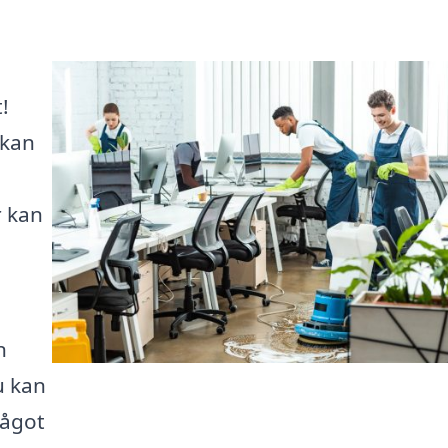
!
 kan
m
r kan
å
n
u kan
något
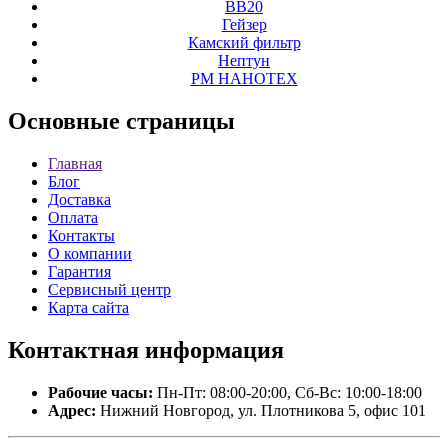
ВВ20
Гейзер
Камский фильтр
Нептун
РМ НАНОТЕХ
Основные
страницы
Главная
Блог
Доставка
Оплата
Контакты
О компании
Гарантия
Сервисный центр
Карта сайта
Контактная
информация
Рабочие часы:
Пн-Пт: 08:00-20:00, Сб-Вс: 10:00-18:00
Адрес:
Нижний Новгород, ул. Плотникова 5, офис 101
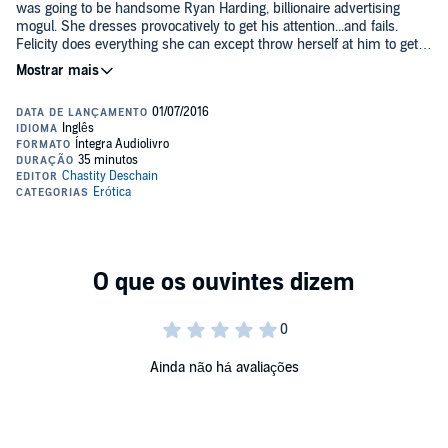
was going to be handsome Ryan Harding, billionaire advertising
mogul. She dresses provocatively to get his attention...and fails.
Felicity does everything she can except throw herself at him to get
his attention, but nothing works, until late one Friday night when he
calls her into his office. Is this her chance to capture his attention
This steamy, erotic billionaire short is 35 minutes in length.
and get the satisfaction she craves?
©2016 Chastity Deschain (P)2016 Chastity Deschain
Ainda não há avaliações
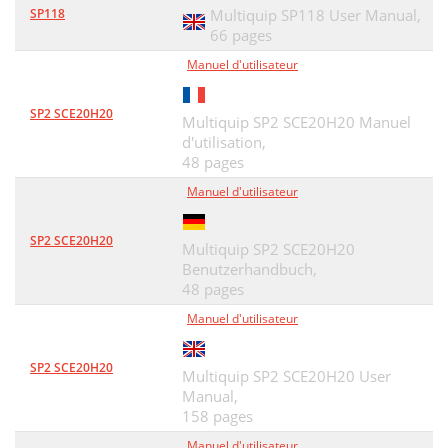
SP118
Multiquip SP118 User Manual,
66 pages
Manuel d'utilisateur
SP2 SCE20H20
Multiquip SP2 SCE20H20 Manuel
d'utilisation,
48 pages
Manuel d'utilisateur
SP2 SCE20H20
Multiquip SP2 SCE20H20
Benutzerhandbuch,
48 pages
Manuel d'utilisateur
SP2 SCE20H20
Multiquip SP2 SCE20H20 User
Manual,
158 pages
Manuel d'utilisateur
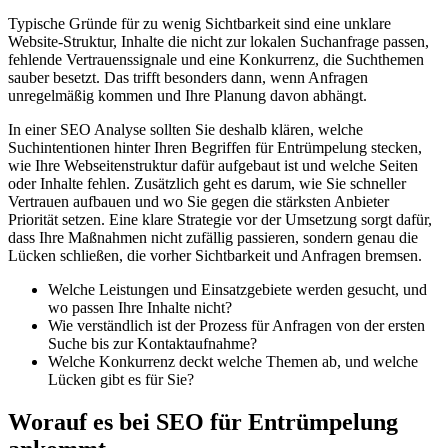
Typische Gründe für zu wenig Sichtbarkeit sind eine unklare
Website-Struktur, Inhalte die nicht zur lokalen Suchanfrage passen,
fehlende Vertrauenssignale und eine Konkurrenz, die Suchthemen
sauber besetzt. Das trifft besonders dann, wenn Anfragen
unregelmäßig kommen und Ihre Planung davon abhängt.
In einer SEO Analyse sollten Sie deshalb klären, welche
Suchintentionen hinter Ihren Begriffen für Entrümpelung stecken,
wie Ihre Webseitenstruktur dafür aufgebaut ist und welche Seiten
oder Inhalte fehlen. Zusätzlich geht es darum, wie Sie schneller
Vertrauen aufbauen und wo Sie gegen die stärksten Anbieter
Priorität setzen. Eine klare Strategie vor der Umsetzung sorgt dafür,
dass Ihre Maßnahmen nicht zufällig passieren, sondern genau die
Lücken schließen, die vorher Sichtbarkeit und Anfragen bremsen.
Welche Leistungen und Einsatzgebiete werden gesucht, und
wo passen Ihre Inhalte nicht?
Wie verständlich ist der Prozess für Anfragen von der ersten
Suche bis zur Kontaktaufnahme?
Welche Konkurrenz deckt welche Themen ab, und welche
Lücken gibt es für Sie?
Worauf es bei SEO für Entrümpelung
____
Duplicate, word for word, the stretch of rows from the line containing "Typische Gründe für" through the line containing "Lücken schließen, die", including both of those lines.

Exercise solution
Typische Gründe für zu wenig Sichtbarkeit sind eine unklare
Website-Struktur, Inhalte die nicht zur lokalen Suchanfrage passen,
fehlende Vertrauenssignale und eine Konkurrenz, die Suchthemen
sauber besetzt. Das trifft besonders dann, wenn Anfragen
unregelmäßig kommen und Ihre Planung davon abhängt.
In einer SEO Analyse sollten Sie deshalb klären, welche
Suchintentionen hinter Ihren Begriffen für Entrümpelung stecken,
wie Ihre Webseitenstruktur dafür aufgebaut ist und welche Seiten
oder Inhalte fehlen. Zusätzlich geht es darum, wie Sie schneller
Vertrauen aufbauen und wo Sie gegen die stärksten Anbieter
Priorität setzen. Eine klare Strategie vor der Umsetzung sorgt dafür,
dass Ihre Maßnahmen nicht zufällig passieren, sondern genau die
Lücken schließen, die vorher Sichtbarkeit und Anfragen bremsen.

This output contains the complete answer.